Adi ortaklıkta ortaklık faaliyetleri ya ortakların tamamının katılımı ile temsil ilkeleri çerçeveleri ile gerçekleşmektedir. Adi ortaklıkta temsil TBK m.637.madde hükmü uyarınca ortakların yaptıkları temsildir. Adi ortaklıkta temsil iki şekilde gerçekleşmektedir[1]. Bunlardan birisi doğrudan temsil, diğeri dolaylı temsildir. Adi ortaklığın tüzel kişiliğin olmaması nedeniyle organsal temsilin mümkün olmaması dolayısıyla burada ortaklık değil ancak adi ortakların temsil edildiğini ifade etmek gerekir[2].

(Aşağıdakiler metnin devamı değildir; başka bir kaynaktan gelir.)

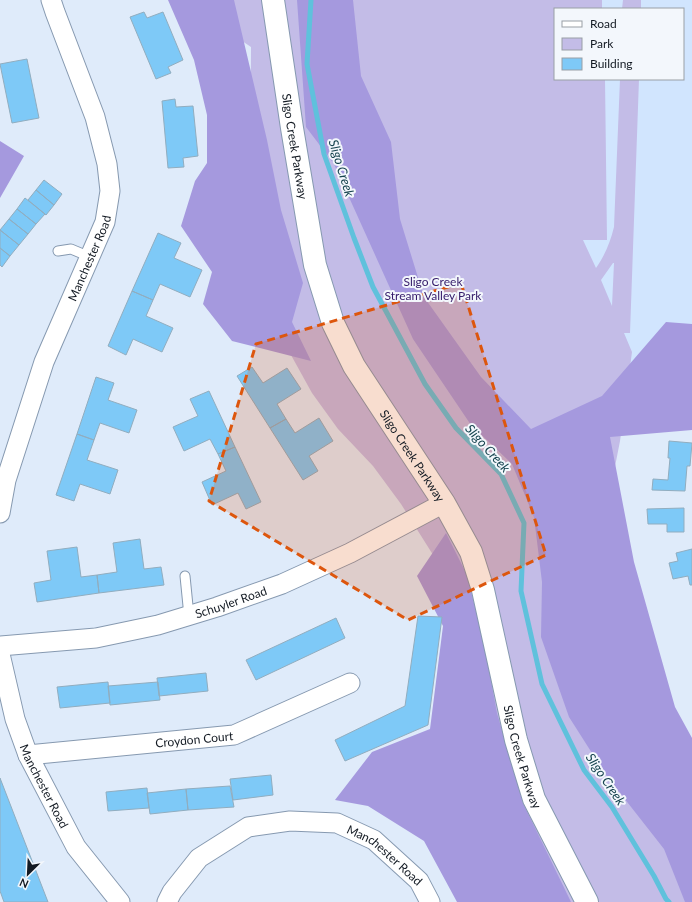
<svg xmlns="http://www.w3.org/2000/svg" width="692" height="902" font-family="Lato,sans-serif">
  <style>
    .built { fill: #d1e5fe }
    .green { fill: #c3bce7; fill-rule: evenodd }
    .forest { fill: #a599de }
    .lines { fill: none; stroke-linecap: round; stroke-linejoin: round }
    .stream { stroke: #5fc1dc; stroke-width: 5 }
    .building { fill: #7ec9f7; stroke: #91adbf }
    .lane-casing { stroke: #8699b0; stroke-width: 11 }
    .street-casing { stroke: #8699b0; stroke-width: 21 }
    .secondary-casing { stroke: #8699b0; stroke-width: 24 }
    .lane { stroke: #fff; stroke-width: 9 }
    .street { stroke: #fff; stroke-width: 19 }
    .secondary { stroke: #fff; stroke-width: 22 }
    .marked { fill: #dd560d; fill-opacity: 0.2; stroke: #dd560d; stroke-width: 3; stroke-dasharray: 8 5; stroke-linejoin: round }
    .labels { text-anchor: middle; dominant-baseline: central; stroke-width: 4; stroke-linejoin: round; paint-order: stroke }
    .street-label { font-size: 12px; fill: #131a23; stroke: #f3f7fc }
    .park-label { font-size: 12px; fill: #351b6a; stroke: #f3f7fc }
    .water-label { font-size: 13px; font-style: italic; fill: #17444f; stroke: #f3f7fc }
  </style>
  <rect width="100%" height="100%" fill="#dfebfa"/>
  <path class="built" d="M602,0H692V398L627,394L551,167L589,79H683V9H602Z"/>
  <path class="green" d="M187,0H602V9H555V79H605L607,240H583L596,268C605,255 610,243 614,227L620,79H639L630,333H624L632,352L620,441L594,574L692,902H521L456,660L435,558L401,504L373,466L338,429L312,393L291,355L250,206L251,47L202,14ZM613,263H614L612,306L601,280Z
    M623,0H641V9H622Z"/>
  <path class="forest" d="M168,0H234L267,140L281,210L303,283L292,322L311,361L232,341L203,304L212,272L181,226L195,181L207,163V115L194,60Z
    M297,0H353L361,76L391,142L400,219L424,297L481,377L531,429L602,396L666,322L692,324V430L610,437L634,562L675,707L692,738V902H685L664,849L606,775L569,717L541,637L542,582L534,517L512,464L471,425L413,339L334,164L306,127Z
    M0,141L24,156L0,198Z
    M446,533L467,575L485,648L497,713L523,803L571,902H457L424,841L368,806L335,800L372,752L430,729L443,626L417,576Z"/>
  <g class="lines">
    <path class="stream" d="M311,0L307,64L324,154L354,238L373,287L425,384L456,428L501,474L524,523L521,591L542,684L584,770L612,807L654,876L666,899L669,902"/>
  </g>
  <path class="building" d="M144,12L147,18L163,12L183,60L168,67L171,73L156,79L130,17Z
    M27,59L39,118L12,123L0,64Z
    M175,99L176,107L193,106L198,156L183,158L184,167L168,168L162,101Z
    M44,180L62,194L54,205L36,190Z
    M36,190L54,205L46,215L28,200Z
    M25,198L45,214L36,224L17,209Z
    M17,209L36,224L28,234L9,219Z
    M9,219L28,234L19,245L0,230Z
    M0,230L19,245L10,256L0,248Z
    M158,233L181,243L174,258L202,270L190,297L160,284L153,300L132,291Z
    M0,248L10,256L2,267L0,265Z
    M132,291L153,300L146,316L173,328L162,352L133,339L126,355L108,346Z
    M252,367L263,383L287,368L301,389L277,404L286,419L270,428L237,376Z
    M96,377L114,383L108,400L137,410L129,433L100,423L94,440L77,434Z
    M209,391L235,447L218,454L210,439L184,451L173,427L198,416L190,399Z
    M319,418L333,441L309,456L318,471L303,480L270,428L286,419L295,433Z
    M77,434L94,440L87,460L118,470L110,494L80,484L74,501L56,495Z
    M669,441L692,443L690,466H687L685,491L652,490L653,479L668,480L670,458H668Z
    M235,447L261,502L246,509L238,493L212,505L202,482L226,471L218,454Z
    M684,508V532H667V524H648L647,509Z
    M140,539L144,569L161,567L164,585L99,593L97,575L117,572L113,543Z
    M77,547L81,577L97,575L99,593L37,602L34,583L51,580L47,551Z
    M692,549V585H690L688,576L673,579L669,563L678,561L676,553Z
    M418,616L442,617L428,725L345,761L335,740L405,706Z
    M336,618L345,638L256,680L246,660Z
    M206,673L208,691L159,696L157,678Z
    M108,682L110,703L60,708L57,687Z
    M158,682L160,700L110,705L108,686Z
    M271,775L273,795L233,800L230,779Z
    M0,778L48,902H4L0,891Z
    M230,786L234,807L188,810L186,789Z
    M147,788L149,808L108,811L106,792Z
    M186,789L188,810L150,814L147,793Z"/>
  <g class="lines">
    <g class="lane-casing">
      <path id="lane" d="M58,251L71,249L90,257
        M185,576L189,616"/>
    </g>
    <g class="street-casing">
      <g id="street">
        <path id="s1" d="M0,513L6,480L44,362L105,222L110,191L107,164L95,117L55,12L51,0"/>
        <path id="s2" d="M0,646L96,638L158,625L217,607L282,584L350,553L444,503"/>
        <path id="s3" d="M0,654L15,719L28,755L76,847L120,902"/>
        <path id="s4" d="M28,755L234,735L350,683"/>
        <path id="s5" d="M167,902L172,892L199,858L248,827L290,821L337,823L374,840L419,881L430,902"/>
      </g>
    </g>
    <g class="secondary-casing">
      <g id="secondary">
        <path id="s6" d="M273,0L292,128L315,265L333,323L354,366L444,503L471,552L483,590L516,740L534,799L587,902"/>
      </g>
    </g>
    <use href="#lane" class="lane"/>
    <use href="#street" class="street"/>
    <use href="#secondary" class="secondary"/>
  </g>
  <path class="marked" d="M461,283L546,555L408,620L209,501L256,344Z"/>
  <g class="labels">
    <g class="street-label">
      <text stroke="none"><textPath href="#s6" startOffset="148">Sligo Creek Parkway</textPath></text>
      <text stroke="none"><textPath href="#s1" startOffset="271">Manchester Road</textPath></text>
      <text stroke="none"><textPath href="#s6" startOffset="484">Sligo Creek Parkway</textPath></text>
      <text stroke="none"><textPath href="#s2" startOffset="236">Schuyler Road</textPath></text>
      <text stroke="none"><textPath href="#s4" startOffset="167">Croydon Court</textPath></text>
      <text stroke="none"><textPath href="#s6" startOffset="808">Sligo Creek Parkway</textPath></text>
      <text stroke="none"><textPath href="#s3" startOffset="140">Manchester Road</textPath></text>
      <text stroke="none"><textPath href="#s5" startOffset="260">Manchester Road</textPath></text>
    </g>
    <g class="park-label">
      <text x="433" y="281">Sligo Creek<tspan x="433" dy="14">Stream Valley Park</tspan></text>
    </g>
    <g class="water-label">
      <text transform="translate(342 168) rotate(73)">Sligo Creek</text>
      <text transform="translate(488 448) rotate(48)">Sligo Creek</text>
      <text transform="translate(606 779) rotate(56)">Sligo Creek</text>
    </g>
  </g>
  <rect x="554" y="8" width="130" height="72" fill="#f3f7fc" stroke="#999fa5"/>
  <rect x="562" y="21" width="20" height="6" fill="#ffffff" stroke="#999fa5"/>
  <text x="590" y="28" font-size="12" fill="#131a23">Road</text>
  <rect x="562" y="38" width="20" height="12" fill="#c3bce7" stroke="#999fa5"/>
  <text x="590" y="48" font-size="12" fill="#131a23">Park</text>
  <rect x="562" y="58" width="20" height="12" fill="#7ec9f7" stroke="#999fa5"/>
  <text x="590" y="68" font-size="12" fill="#131a23">Building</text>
  <g transform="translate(28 874) rotate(204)" stroke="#f3f7fc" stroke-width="3" paint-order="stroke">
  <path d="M0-3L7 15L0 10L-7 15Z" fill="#131a23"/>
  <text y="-6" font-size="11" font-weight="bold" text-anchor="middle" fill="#131a23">N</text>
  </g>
</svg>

2.1. Adi Ortaklıkta Doğrudan Temsil
Kural olarak hukuki işlemler o işlemi gerçekleştiren üzerinde hüküm ve sonuç doğurmaktadır. Ancak bir hukuki işlemin mutlaka o kişi tarafından yapılması gerekmez[3].Bu durumlarda hukuk düzeni söz konusu hukuki işlemin temsilci tarafından gerçekleştirilmesine müsaade etmektedir[4]. Temsil kavramı doktrinde “bir hukuki muameleyi bir şahsın başka bir şahıs nam ve hesabına yapması ve muamelenin bu şahıs üzerinde doğmasının sağlanması “olarak ifade edilmektedir[5].  Bu tanım uyarınca temsilde hukuki işlemlerde daima üç kişi bulunmalıdır. Buna göre hukuki muameleyi başkası ad ve hesabına gerçekleştiren kişi doğrudan temsilci sıfatını taşırken temsilcinin adına hareket ettiği kişi temsil edilen ve temsilci ile hukuki işlem yapan taraf ise üçüncü şahıs olarak nitelendirilmektedir[6].
2.2. Doğrudan Temsilin Çeşitleri ve Şartları
Doğrudan temsil ilişkisinde adi ortaklığın temsilcisi tarafından yapılan hukuki işlemden doğan hak ve borçların doğrudan temsil edilen şahıslara ait olabilmesi için temsilcinin temsil yetkisine sahip olması bir de temsilcinin temsil olunan adına hareket etmesidir[7].




[1] BİLGİLİ Fatih, Adi Ortaklıkta Fiil Ehliyeti ve Alman Federal Mahkemesi’nin Verdiği Yeni Karar Karşısında Ortaya Çıkan Durum, Prof. Dr. Ömer Teoman’a 55. Yaş Armağanı, Birinci Cilt, İstanbul, 2002, s. 200; POROY/TEKĠNALP/ÇAMOĞLU, s. 77.
[2] BARLAS, s. 75; Bkz. Yarg. 4. HD, 11.19.1979, E. 1979/7184, K. 1979/12707, “…Yönetici ortak ya da ortaklar adi ortaklığın temsilcisi değillerdir. Yönetici ortak diğer ortakların vekili, daha geniş bir deyimle temsilcisidir. Bu görüşün dayanağı adi ortaklığın tüzel kişiliğinin bulunmaması hukuki olgusundan kaynaklanmaktadır. Soruna açıklık getirilmesi bakımından denilebilir ki, yönetici ortağın dava açma ve genel vekil tayin etme konusunda özel yetkisi bulunduğu kabul edilse dahi, genel vekili, tüzel kişiliği bulunmayan adi ortaklık adına değil, ancak temsilcisi bulunduğu diğer ortaklar adına tayin edebilir ve ortaklar adına dava açtırabilir…” http://www.kazanci.com (17.06.2017)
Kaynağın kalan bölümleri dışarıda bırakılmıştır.